Evolution and Formation of Non-Metallic Inclusions during Electroslag Remelting of Ce-Bearing 15Cr-22Ni-1Nb Austenitic Heat-Resistant Steel

Abstract

The evolution of inclusions in austenitic heat-resistant steel with different Ce content during protective argon gas atmosphere electroslag remelting (ESR) was studied. All oxide inclusions in the Ce-free consumable electrode are MgO·Al2O3. A part of these MgO·Al2O3 inclusions was removed before metal droplets entered the liquid metal pool during the ESR. The soluble oxygen (arising from the reoxidation) reacted with soluble aluminum, calcium, and magnesium in liquid steel to form MgO·Al2O3 and CaO–Al2O3 inclusions in liquid steel. All oxide inclusions in the electrode with 0.016 mass% Ce are Ce2O2S. A portion of these Ce2O2S inclusions was dissociated into soluble oxygen, cerium, and sulfur in liquid steel during the ESR process, whereas the others were removed by absorbing them into molten slag.

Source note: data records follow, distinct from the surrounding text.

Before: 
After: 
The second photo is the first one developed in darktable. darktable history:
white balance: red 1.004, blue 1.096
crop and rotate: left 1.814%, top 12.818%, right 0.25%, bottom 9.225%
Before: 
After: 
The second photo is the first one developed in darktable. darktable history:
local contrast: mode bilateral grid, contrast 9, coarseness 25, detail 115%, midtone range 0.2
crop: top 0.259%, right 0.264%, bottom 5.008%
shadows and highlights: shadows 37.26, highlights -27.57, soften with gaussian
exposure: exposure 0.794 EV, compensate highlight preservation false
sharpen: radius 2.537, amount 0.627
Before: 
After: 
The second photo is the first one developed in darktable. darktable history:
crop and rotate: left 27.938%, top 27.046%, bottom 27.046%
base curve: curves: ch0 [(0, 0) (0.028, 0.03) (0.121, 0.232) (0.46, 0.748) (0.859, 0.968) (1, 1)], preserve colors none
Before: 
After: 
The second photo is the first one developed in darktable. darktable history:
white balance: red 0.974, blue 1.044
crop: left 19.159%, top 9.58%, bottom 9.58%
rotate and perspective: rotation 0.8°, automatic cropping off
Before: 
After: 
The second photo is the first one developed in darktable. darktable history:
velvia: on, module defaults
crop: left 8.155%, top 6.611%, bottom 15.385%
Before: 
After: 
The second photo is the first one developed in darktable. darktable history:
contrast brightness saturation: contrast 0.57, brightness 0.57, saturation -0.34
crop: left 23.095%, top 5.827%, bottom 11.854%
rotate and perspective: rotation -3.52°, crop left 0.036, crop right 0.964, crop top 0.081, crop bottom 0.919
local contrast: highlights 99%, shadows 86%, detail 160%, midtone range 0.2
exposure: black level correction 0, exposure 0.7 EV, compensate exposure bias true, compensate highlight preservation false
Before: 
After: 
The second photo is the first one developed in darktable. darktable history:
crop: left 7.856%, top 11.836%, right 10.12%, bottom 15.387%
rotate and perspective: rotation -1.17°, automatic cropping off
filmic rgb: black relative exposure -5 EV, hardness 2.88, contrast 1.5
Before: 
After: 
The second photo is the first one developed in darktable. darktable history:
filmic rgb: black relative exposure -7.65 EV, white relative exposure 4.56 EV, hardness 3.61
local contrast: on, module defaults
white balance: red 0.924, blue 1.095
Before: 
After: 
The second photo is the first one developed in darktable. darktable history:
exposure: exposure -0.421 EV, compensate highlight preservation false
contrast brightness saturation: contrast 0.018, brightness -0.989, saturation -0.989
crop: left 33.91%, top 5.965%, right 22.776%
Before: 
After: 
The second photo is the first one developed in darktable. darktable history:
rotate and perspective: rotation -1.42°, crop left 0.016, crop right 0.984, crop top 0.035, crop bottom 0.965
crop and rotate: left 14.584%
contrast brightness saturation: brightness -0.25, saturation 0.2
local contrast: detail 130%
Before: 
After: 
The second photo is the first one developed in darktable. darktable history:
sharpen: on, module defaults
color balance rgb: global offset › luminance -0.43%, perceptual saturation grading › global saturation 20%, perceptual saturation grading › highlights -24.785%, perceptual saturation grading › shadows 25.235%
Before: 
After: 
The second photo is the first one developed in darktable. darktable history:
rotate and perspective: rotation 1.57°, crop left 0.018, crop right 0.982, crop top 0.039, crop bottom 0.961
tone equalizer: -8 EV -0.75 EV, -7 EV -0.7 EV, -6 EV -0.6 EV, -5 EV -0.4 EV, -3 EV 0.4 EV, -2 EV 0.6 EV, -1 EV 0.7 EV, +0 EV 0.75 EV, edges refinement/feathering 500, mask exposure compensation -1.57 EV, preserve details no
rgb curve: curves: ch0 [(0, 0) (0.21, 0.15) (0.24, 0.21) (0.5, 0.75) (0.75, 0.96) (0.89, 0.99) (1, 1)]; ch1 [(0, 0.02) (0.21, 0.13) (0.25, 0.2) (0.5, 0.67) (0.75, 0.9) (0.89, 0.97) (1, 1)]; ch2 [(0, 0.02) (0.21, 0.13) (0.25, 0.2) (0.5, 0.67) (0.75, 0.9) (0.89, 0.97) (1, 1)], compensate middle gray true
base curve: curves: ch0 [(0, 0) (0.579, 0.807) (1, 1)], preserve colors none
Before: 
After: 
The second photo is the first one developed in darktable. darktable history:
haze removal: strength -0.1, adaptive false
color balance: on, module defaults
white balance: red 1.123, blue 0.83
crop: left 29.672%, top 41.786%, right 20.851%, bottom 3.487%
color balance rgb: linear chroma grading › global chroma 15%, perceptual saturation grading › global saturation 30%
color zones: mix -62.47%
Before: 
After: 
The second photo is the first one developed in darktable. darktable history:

The oxide inclusions in the liquid metal pool and remelted ingot were Ce2O3, CeAlO3, and Ce2O2S. The CeAlO3 and Ce2O3 inclusions were reoxidation products formed by the chemical reaction between the soluble oxygen, soluble aluminum, and cerium. The oxide inclusions in the electrode with 0.300 mass% Ce are CeS and Ce2O2S. These CeS inclusions were removed by molten slag adsorption during the ESR. A part of these Ce2O2S inclusions was removed by slag adsorption, and the remaining entered into the liquid metal pool. The oxide inclusions in the liquid metal pool and the ingot were Ce2O3 and Ce2O2S. The Ce2O3 inclusions were formed through the chemical reaction between the soluble oxygen and cerium in the liquid metal pool. The Ce2O2S inclusions in the liquid pool originate from reoxidation products during the ESR process and the relics from the electrode.